◆ Task statement
Go through the lines below and repeat each one exactly, skipping pictures.

[Document images with source code]
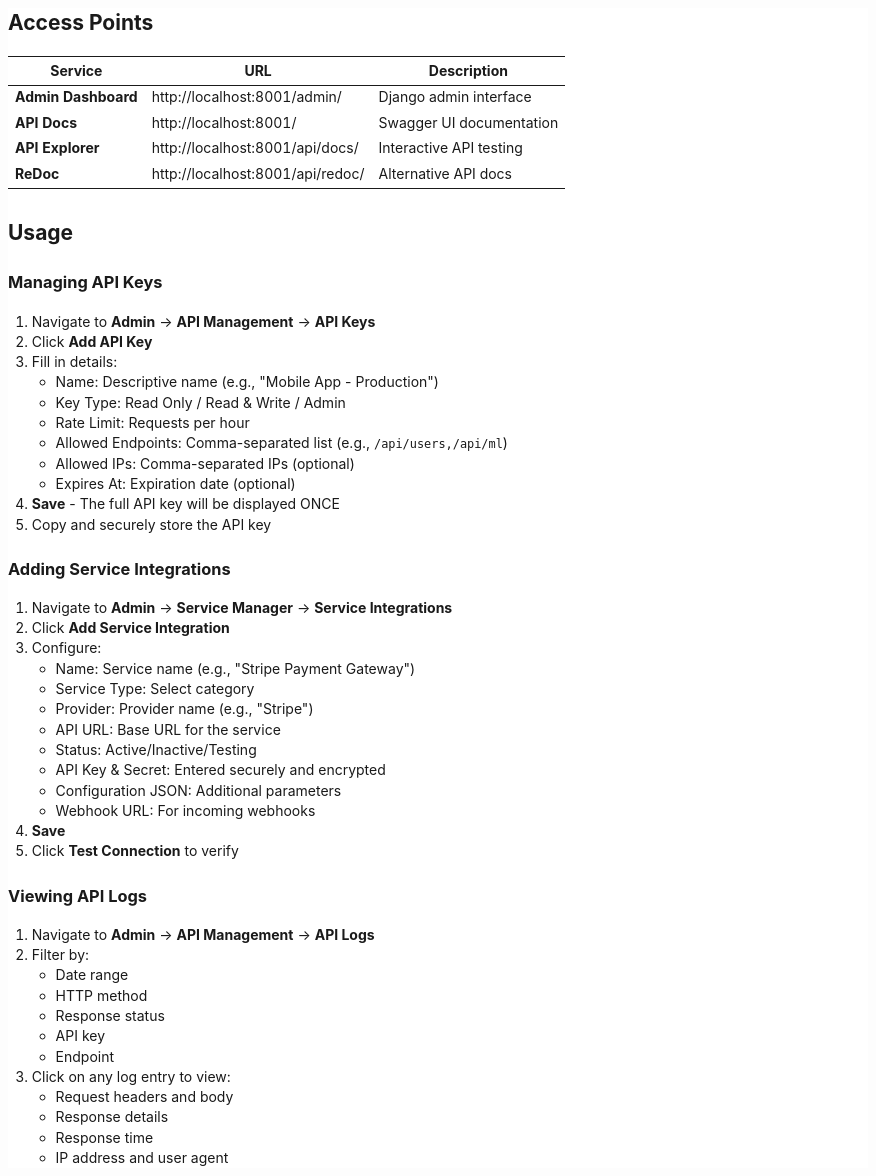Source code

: ## Access Points

| Service | URL | Description |
|---------|-----|-------------|
| **Admin Dashboard** | http://localhost:8001/admin/ | Django admin interface |
| **API Docs** | http://localhost:8001/ | Swagger UI documentation |
| **API Explorer** | http://localhost:8001/api/docs/ | Interactive API testing |
| **ReDoc** | http://localhost:8001/api/redoc/ | Alternative API docs |

## Usage

### Managing API Keys

1. Navigate to **Admin** → **API Management** → **API Keys**
2. Click **Add API Key**
3. Fill in details:
   - Name: Descriptive name (e.g., "Mobile App - Production")
   - Key Type: Read Only / Read & Write / Admin
   - Rate Limit: Requests per hour
   - Allowed Endpoints: Comma-separated list (e.g., `/api/users,/api/ml`)
   - Allowed IPs: Comma-separated IPs (optional)
   - Expires At: Expiration date (optional)
4. **Save** - The full API key will be displayed ONCE
5. Copy and securely store the API key

### Adding Service Integrations

1. Navigate to **Admin** → **Service Manager** → **Service Integrations**
2. Click **Add Service Integration**
3. Configure:
   - Name: Service name (e.g., "Stripe Payment Gateway")
   - Service Type: Select category
   - Provider: Provider name (e.g., "Stripe")
   - API URL: Base URL for the service
   - Status: Active/Inactive/Testing
   - API Key & Secret: Entered securely and encrypted
   - Configuration JSON: Additional parameters
   - Webhook URL: For incoming webhooks
4. **Save**
5. Click **Test Connection** to verify

### Viewing API Logs

1. Navigate to **Admin** → **API Management** → **API Logs**
2. Filter by:
   - Date range
   - HTTP method
   - Response status
   - API key
   - Endpoint
3. Click on any log entry to view:
   - Request headers and body
   - Response details
   - Response time
   - IP address and user agent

◆ Answer to this exercise
Source code

: ## Access Points

| Service | URL | Description |
|---------|-----|-------------|
| **Admin Dashboard** | http://localhost:8001/admin/ | Django admin interface |
| **API Docs** | http://localhost:8001/ | Swagger UI documentation |
| **API Explorer** | http://localhost:8001/api/docs/ | Interactive API testing |
| **ReDoc** | http://localhost:8001/api/redoc/ | Alternative API docs |

## Usage

### Managing API Keys

1. Navigate to **Admin** → **API Management** → **API Keys**
2. Click **Add API Key**
3. Fill in details:
   - Name: Descriptive name (e.g., "Mobile App - Production")
   - Key Type: Read Only / Read & Write / Admin
   - Rate Limit: Requests per hour
   - Allowed Endpoints: Comma-separated list (e.g., `/api/users,/api/ml`)
   - Allowed IPs: Comma-separated IPs (optional)
   - Expires At: Expiration date (optional)
4. **Save** - The full API key will be displayed ONCE
5. Copy and securely store the API key

### Adding Service Integrations

1. Navigate to **Admin** → **Service Manager** → **Service Integrations**
2. Click **Add Service Integration**
3. Configure:
   - Name: Service name (e.g., "Stripe Payment Gateway")
   - Service Type: Select category
   - Provider: Provider name (e.g., "Stripe")
   - API URL: Base URL for the service
   - Status: Active/Inactive/Testing
   - API Key & Secret: Entered securely and encrypted
   - Configuration JSON: Additional parameters
   - Webhook URL: For incoming webhooks
4. **Save**
5. Click **Test Connection** to verify

### Viewing API Logs

1. Navigate to **Admin** → **API Management** → **API Logs**
2. Filter by:
   - Date range
   - HTTP method
   - Response status
   - API key
   - Endpoint
3. Click on any log entry to view:
   - Request headers and body
   - Response details
   - Response time
   - IP address and user agent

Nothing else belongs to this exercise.